On July 4th the entire Vawter family and many friends will celebrate the renovation of Vawter House with a family reunion. Over that weekend we will tell and retell the hundreds (thousands?) of family stories. We're hoping that Cousin Jill Holland, who just happens to be the new mayor of McKenzie, will proclaim the day as Vawter Day in McKenzie. We will take part in the city's parade and the Vawter Family Bluegrass Band will play.

As readers of Deerfield Diary know, I rarely post anything that doesn't have a direct connection to my own family's home in Deerfield in Louisville, Tenn., but on further consideration, the Vawter House in McKenzie house has everything to do with Deerfield. I vowed in my retirement to try to recapture some of the rural magic of McKenzie, to ramble around on a tractor, to plant, to build and to remember. It all started in McKenzie in the big old white house that was cold in the winter, hot in the summer but always filled with laughter and love.

In many ways, Thomas Wolfe was right. It is difficult to go home again, but then he never met the Vawter family.

(Painting of the Vawter House is by my late aunt, Betty Jane Vawter Harris.)

Sunday, March 13, 2011

Where is Alfred Hitchcock when you need him?



Remember Alfred Hitchcock's movie "The Birds" where Robert Taylor and Tippi Hedren get pecked to death by a flock of maniacal birds?

Well, we're being attacked in Deerfield -- by bluebirds and cardinals no less!
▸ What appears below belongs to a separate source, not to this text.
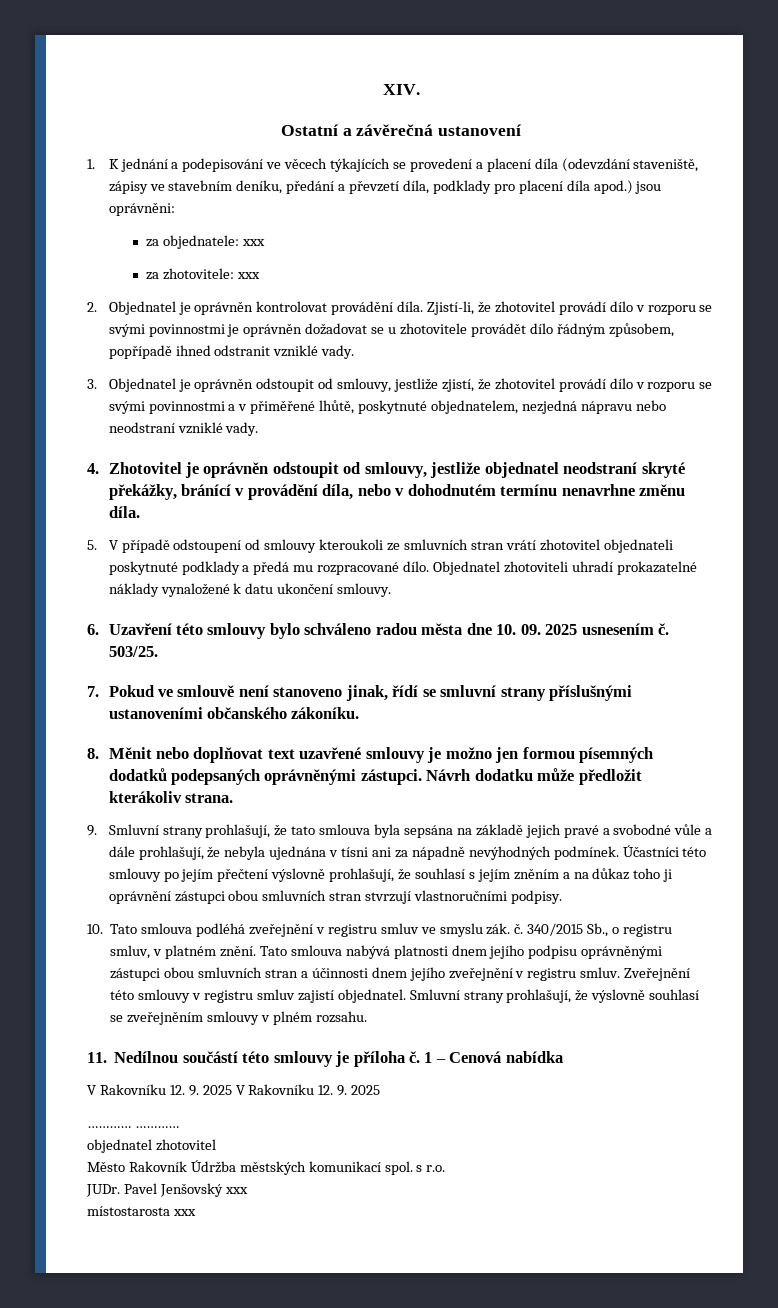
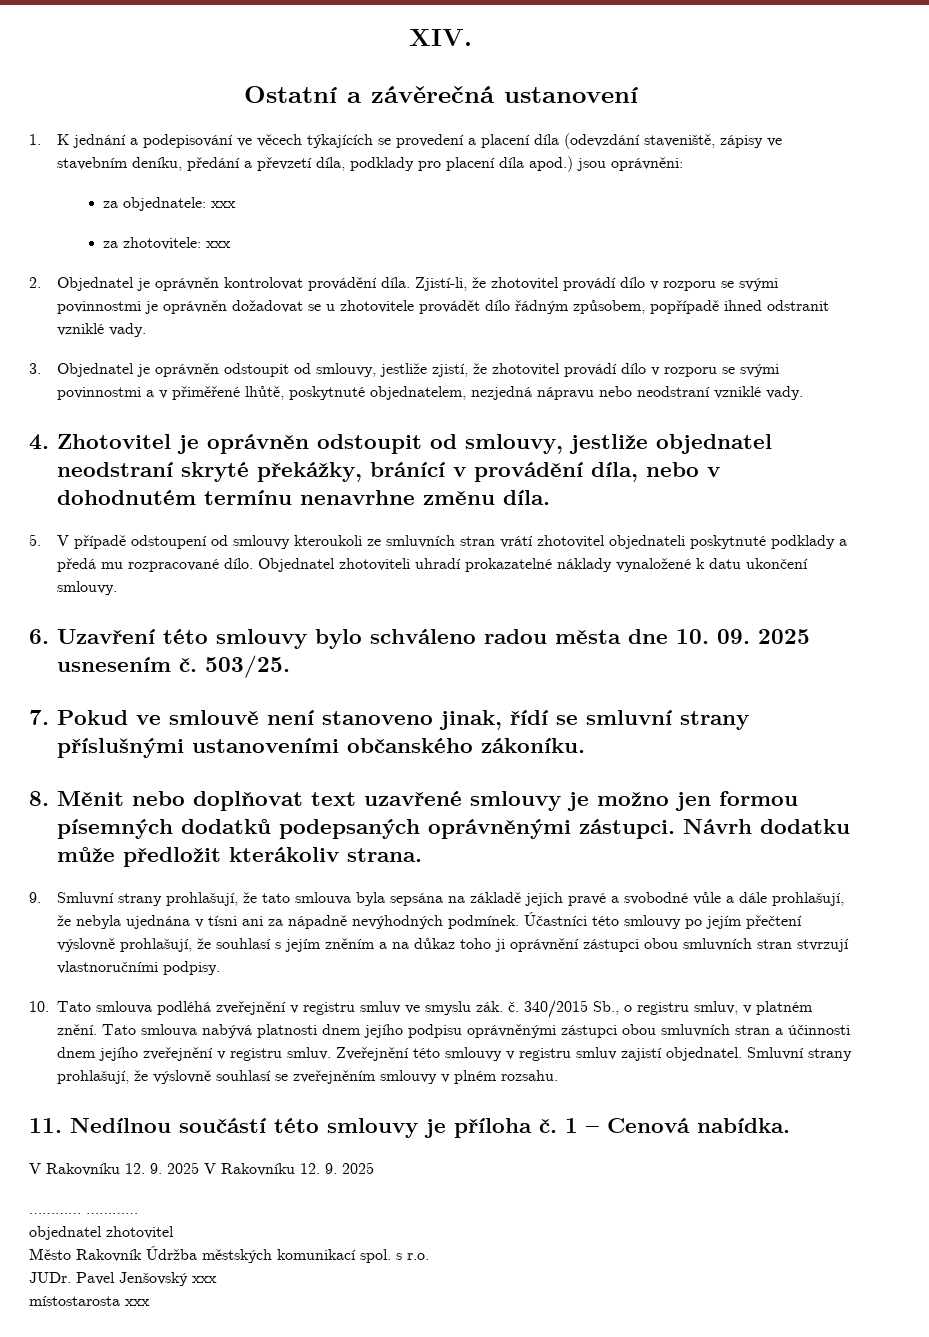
[505,1051,563,1063] nabídka -> [697,1118,790,1133] nabídka.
My neighbor Larry was the first victim a few days ago. A bluebird slammed and pecked an upstairs window for several days. Larry finally caught it and brought it over to our house to show me the culprit. He let it go and it found the nearest tree. Larry was hoping it would move on. Not. The bird is back at Larry's house trying to break in again.

This afternoon Betty was in the kitchen when the dogs started going crazy which usually means a squirrel or a 'coon is in the vicinity. This time, however, it was a female cardinal attacking a transom window on the west side of the house. It persisted all afternoon and was still at it just before sundown.

I don't know what's going on, but I have some theories:

1. The birds see a reflection and immediately want to fight the "other bird."

2. Spring has the birds a little crazy with the "birds and bees" thing going on.

3. The birds are trying to get inside to find a clock because daylight savings time has them so confused.

If you see the two birds in the photos above, tell them to go peck on somebody their own size.